Uniprot is an extensive database of proteins and features of proteins, It has several API endpoints, the ones that are integrated are the most compreshenive ones called: proteins, mutagensis (high throughput mutagenesis experiments), isoforms and variation. You can query this using a single command like so:

from benchmate.apis.uniprot import UniProt
uniprot=UniProt()

results=uniprot.search_uniprot(uniprot_id="P01308", get_isoforms=True, get_variations=True,
                       get_mutagenesis=True, get_interactions=True, consolidate_refs=True, )

The results are consolidated into a few different locations, you can see the references under results["references"] as pubmed ids, there is a description that is a plain human readable text of describing the protein. All the keys are below:

dict_keys(['id', 'name', 'sequence', 'organism', 'gene', 'feature_types', 'comment_types', 'references', 'xref_types', 'xrefs', 'description', 
'json', 'secondary_accessions', 'variation', 'interactions', 'mutagenesis', 'isoforms'])

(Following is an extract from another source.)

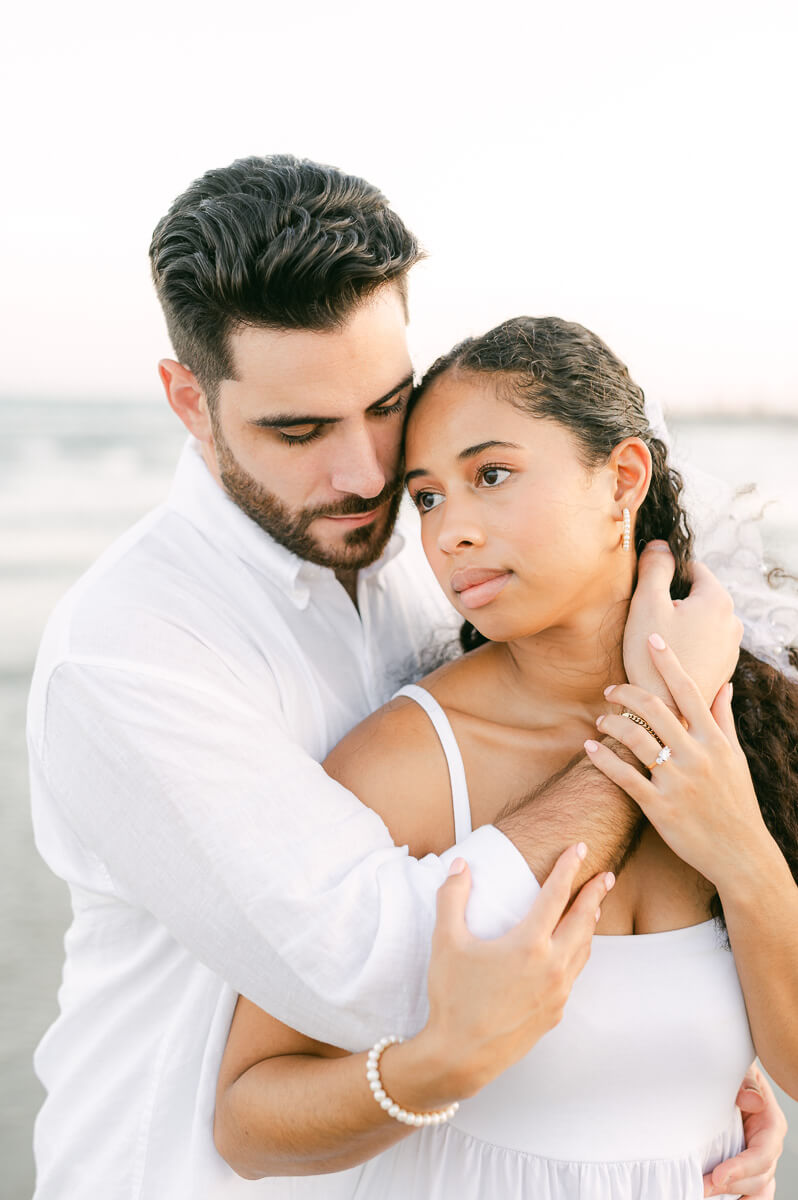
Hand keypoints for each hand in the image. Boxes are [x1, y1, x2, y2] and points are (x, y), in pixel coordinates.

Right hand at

You can see what kinds of features are available for a given protein using get_features method or you can you get_comments method to see other kinds of annotations that are more about the whole protein.

results["comment_types"]
results["feature_types"]

uniprot.get_features(results["json"], "SIGNAL")
uniprot._get_comments(results["json"], "DISEASE")

reactome.Reactome

Reactome is more concerned about biological reactions, pathways and the genes/proteins that are associated with it. You need to know your reactome id but I think we can figure that out either through Ensembl or Uniprot.

from benchmate.apis.reactome import Reactome
reactome=Reactome()

# initialization gathers some information that is up to date, these are the fields you can search for
reactome.show_fields()

['species', 'type', 'keyword', 'compartment']

# see all species
reactome.show_values("species")

# search
results=reactome.query(query="cancer", species="Homo sapiens", force_filters=False)

results.keys()
dict_keys(['Pathway', 'Reaction', 'Interactor', 'Set', 'Protein', 'Complex', 'DNA Sequence', 'Icon'])

#get more details about one of the things
details=reactome.get_details(results["Pathway"][0]["dbId"])

details.keys()
dict_keys(['dbId', 'displayName', 'stId', 'stIdVersion', 'created', 'modified', 'isInDisease', 'isInferred', 'name', 'releaseDate', 
    'speciesName', 'authored', 'disease', 'edited', 'literatureReference', 'species', 'summation', 'reviewStatus', 'hasDiagram', 
    'hasEHLD', 'hasEvent', 'normalPathway', 'schemaClass', 'className'])

Each of the details has more information that are also stored as dictionaries. The API output is very consistent and some of the fields will be there reliably. That said, it will not hurt to do some basic checks like "something" in results.keys() if you are planning to loop through a lot of information.


rnacentral.RnaCentral

Last but not least we have RNA Central, you will need the RNA Central id to query, you can get most of these through Ensembl xrefs

from benchmate.apis.rnacentral import RnaCentral

#you need the rnacentral id to search
rnacentral=RnaCentral()

results=rnacentral.get_information(id="URS00000CE0D1")
results.keys()

dict_keys(['url', 'rnacentral_id', 'md5', 'sequence', 'length', 'xrefs', 'publications', 'is_active', 'description', 
    'rna_type', 'count_distinct_organisms', 'distinct_databases', 'references'])

The results are fairly obvious.

Some Meta Programming

Within the apis.utils file there are 2 classes. The ApiCall dataclass and the Apis “meta” class. While you can use these classes directly to call APIs I’m not sure if this is something you would want to do. It adds additional verbosity to the code.

These classes are there to make it easier to move API calls to the knowledgebase. We will probably be refactoring these in the future to be automatically generated whenever an API call is made.